Job item
Gather each line of the material below that contains the word "file", and copy those lines out.

*** Provided information ***

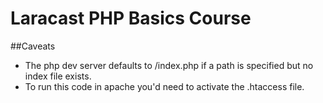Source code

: # Laracast PHP Basics Course

##Caveats
* The php dev server defaults to /index.php if a path is specified but no index file exists.
* To run this code in apache you'd need to activate the .htaccess file.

***

Your response
* The php dev server defaults to /index.php if a path is specified but no index file exists.
* To run this code in apache you'd need to activate the .htaccess file.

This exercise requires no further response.